* **YOUR GOAL**
Rewrite the part of the letter to Paul Ryan that opens with the words "So, you’ve stumbled" and closes with "what that means.", putting "Medicare" in place of "Social Security".

* **SOURCE PASSAGE**
-------------------------
Dear Paul Ryan, I will have more kids when…

Image courtesy of Wis Politics.

Dear Paul Ryan,

So, you’ve stumbled on the crisis of revenues vs. spending that everyone studying basic economics and the Congressional budget process is aware of.  Thanks for joining the party.  I’m glad you’re concerned about this.  I’m glad you’re suddenly worried about elder poverty, paying for Social Security, and taking care of infrastructure.  I am, too.  I’m worried about passing the costs of everything onto my children.  Basically, it worries me greatly and I’d like to talk to you about your proposed policy solution.  You said America just needs to have more kids. I know you think you’ve done your “part” but I’m not sure you understand what that means.

It is true that we have more people dying than we have being born to replace them.  According to the Population Research Bureau, Americans women are having just south of 2 kids over their lifespan (in 2010, the fertility rate of U.S. women was just 1.9).  However, this is not a uniquely American problem.  The comparative political scientist within me needs to remind you the problem is worse in Europe, where women only have about 1.5 kids, on average (in most countries minus the UK, Spain, and Ireland).  This trend is also not completely linear.  The Population Research Bureau reports that, during economic declines, American couples have decided to put off having a lot of kids.  During the oil crisis of the 1970s, the U.S. fertility rate was at is lowest and, even during the Great Depression, women were having about 2 children.  This trend reversed during the postwar Baby Boom, where fertility rates rose to more than 3.5 children per woman.  Thus, having fewer babies is a trend across the developed world, is worse elsewhere, and is likely related to a poor economy in the Great Recession.

Likewise, because Boomers are dying and aging, it would be nearly impossible to “keep up” with them.  They are the most expensive generation on record.  This is due to the fact that they are living longer, requiring more care as they age, and are the largest generation in modern times. However, Mr. Ryan, I can assure you that having them taxing the social welfare state is not new.  When boomers were born, they played an equally large role in draining resources.  You see, people my parents age were also expensive growing up.  Building schools, hospitals, roads, infrastructure, and colleges to support this huge group of kids was equally spendy.
-------------------------
* **SOURCE INFORMATION**
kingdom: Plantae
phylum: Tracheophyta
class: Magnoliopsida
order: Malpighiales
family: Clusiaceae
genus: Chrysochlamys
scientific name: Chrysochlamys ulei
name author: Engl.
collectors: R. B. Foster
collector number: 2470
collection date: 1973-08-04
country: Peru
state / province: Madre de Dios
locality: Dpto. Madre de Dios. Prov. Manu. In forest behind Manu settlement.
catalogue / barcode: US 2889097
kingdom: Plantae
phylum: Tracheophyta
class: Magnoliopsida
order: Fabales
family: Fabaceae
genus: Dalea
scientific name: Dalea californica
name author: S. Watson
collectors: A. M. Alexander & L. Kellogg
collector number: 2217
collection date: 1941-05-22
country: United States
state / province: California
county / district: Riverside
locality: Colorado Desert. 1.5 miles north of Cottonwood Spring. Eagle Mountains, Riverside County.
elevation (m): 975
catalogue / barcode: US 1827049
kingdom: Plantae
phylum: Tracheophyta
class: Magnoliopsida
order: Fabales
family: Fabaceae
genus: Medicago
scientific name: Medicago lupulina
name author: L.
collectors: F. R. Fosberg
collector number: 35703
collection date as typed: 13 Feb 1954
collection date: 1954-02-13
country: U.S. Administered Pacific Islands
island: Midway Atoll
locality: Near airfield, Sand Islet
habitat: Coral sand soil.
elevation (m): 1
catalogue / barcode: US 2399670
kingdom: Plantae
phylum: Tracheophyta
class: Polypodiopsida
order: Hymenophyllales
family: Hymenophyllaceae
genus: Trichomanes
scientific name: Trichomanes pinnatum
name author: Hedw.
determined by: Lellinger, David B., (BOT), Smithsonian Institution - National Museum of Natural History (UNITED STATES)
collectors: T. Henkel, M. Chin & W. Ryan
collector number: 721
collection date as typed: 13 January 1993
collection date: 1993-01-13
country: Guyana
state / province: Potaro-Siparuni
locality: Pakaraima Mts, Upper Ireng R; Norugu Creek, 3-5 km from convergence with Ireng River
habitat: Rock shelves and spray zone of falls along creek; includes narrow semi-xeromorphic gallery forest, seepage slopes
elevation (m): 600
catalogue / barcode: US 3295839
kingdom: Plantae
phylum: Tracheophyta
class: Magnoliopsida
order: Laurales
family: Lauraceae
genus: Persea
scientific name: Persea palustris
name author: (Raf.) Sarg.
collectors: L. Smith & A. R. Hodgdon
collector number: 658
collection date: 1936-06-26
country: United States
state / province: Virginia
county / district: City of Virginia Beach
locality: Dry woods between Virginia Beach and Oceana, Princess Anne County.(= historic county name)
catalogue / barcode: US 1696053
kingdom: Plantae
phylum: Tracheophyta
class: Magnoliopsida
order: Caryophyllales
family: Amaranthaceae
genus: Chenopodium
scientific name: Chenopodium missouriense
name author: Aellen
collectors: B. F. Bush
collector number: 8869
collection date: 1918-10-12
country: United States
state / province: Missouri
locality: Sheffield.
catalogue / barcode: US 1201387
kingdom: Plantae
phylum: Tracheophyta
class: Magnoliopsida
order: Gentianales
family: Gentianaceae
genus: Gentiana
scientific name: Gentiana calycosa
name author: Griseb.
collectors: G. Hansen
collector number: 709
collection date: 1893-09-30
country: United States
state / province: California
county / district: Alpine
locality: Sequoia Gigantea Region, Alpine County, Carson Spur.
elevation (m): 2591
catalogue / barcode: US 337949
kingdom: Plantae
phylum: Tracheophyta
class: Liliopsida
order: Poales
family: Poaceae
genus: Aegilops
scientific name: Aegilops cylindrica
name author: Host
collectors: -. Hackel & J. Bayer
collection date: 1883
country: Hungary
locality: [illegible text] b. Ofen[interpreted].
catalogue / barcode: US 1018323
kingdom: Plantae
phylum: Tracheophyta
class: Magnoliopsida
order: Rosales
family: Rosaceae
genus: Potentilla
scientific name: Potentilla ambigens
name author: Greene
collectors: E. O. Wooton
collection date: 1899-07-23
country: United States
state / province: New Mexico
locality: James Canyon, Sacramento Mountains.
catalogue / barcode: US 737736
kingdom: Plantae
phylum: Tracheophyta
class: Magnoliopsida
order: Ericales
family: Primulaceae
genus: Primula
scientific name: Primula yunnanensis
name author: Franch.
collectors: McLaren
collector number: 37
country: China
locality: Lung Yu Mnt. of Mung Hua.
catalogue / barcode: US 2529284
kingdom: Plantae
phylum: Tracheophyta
-------------------------
* **TASK RESPONSE**
So, you’ve stumbled on the crisis of revenues vs. spending that everyone studying basic economics and the Congressional budget process is aware of.  Thanks for joining the party.  I’m glad you’re concerned about this.  I’m glad you’re suddenly worried about elder poverty, paying for Medicare, and taking care of infrastructure.  I am, too.  I’m worried about passing the costs of everything onto my children.  Basically, it worries me greatly and I’d like to talk to you about your proposed policy solution.  You said America just needs to have more kids. I know you think you’ve done your “part” but I’m not sure you understand what that means.